Dans les pays africains, les échecs persistants des dirigeants politiques - à résister aux pressions extérieures, à améliorer la protection des droits des migrants, à ancrer la stabilité politique intérieure et à accroître les possibilités socio-économiques et d'emploi pour leurs jeunes populations en pleine expansion - sont susceptibles d'accélérer les tendances migratoires existantes et de compromettre davantage la possibilité de forger une position africaine progressive et efficace en matière de migration.

 

Il est donc urgent, tant en Europe qu'en Afrique, de faire preuve de la volonté politique nécessaire à la mise en œuvre du Pacte mondial pour les migrations et à la réalisation de ses objectifs.
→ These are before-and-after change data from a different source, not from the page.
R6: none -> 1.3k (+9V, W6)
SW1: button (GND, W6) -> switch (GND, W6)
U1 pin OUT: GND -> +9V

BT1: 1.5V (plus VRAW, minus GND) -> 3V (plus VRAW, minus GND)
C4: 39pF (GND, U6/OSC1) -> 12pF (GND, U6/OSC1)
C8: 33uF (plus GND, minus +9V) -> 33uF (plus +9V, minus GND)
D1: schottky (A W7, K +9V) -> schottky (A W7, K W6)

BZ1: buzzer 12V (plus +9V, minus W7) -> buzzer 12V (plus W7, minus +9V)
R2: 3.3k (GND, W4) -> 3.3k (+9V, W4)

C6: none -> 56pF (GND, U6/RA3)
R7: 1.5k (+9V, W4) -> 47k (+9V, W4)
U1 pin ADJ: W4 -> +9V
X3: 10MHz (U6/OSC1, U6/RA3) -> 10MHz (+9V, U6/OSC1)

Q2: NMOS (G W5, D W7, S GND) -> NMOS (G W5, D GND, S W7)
Il faut trouver de véritables solutions pour les pays d'accueil des réfugiés, en particulier pour ceux qui ne disposent pas des ressources financières ou techniques nécessaires pour entreprendre seuls cette tâche gigantesque. La Banque mondiale et la Banque africaine de développement doivent identifier les mécanismes financiers qui peuvent aider les pays d'accueil à développer les infrastructures permettant aux réfugiés de vivre dans des conditions humaines. Un soutien politique plus fort est également nécessaire pour le développement socio- économique des migrants, y compris les possibilités d'éducation, de financement et d'emploi qui leur permettent, à long terme, de contribuer à leurs communautés d'accueil.

 

En fin de compte, les migrants déplacés par des bouleversements politiques ou économiques sont des individus innocents à la recherche d'une vie meilleure pour eux-mêmes et leur famille

- et ce sont eux qui paieront le plus lourd tribut si l'inertie politique des dirigeants européens et africains se poursuit.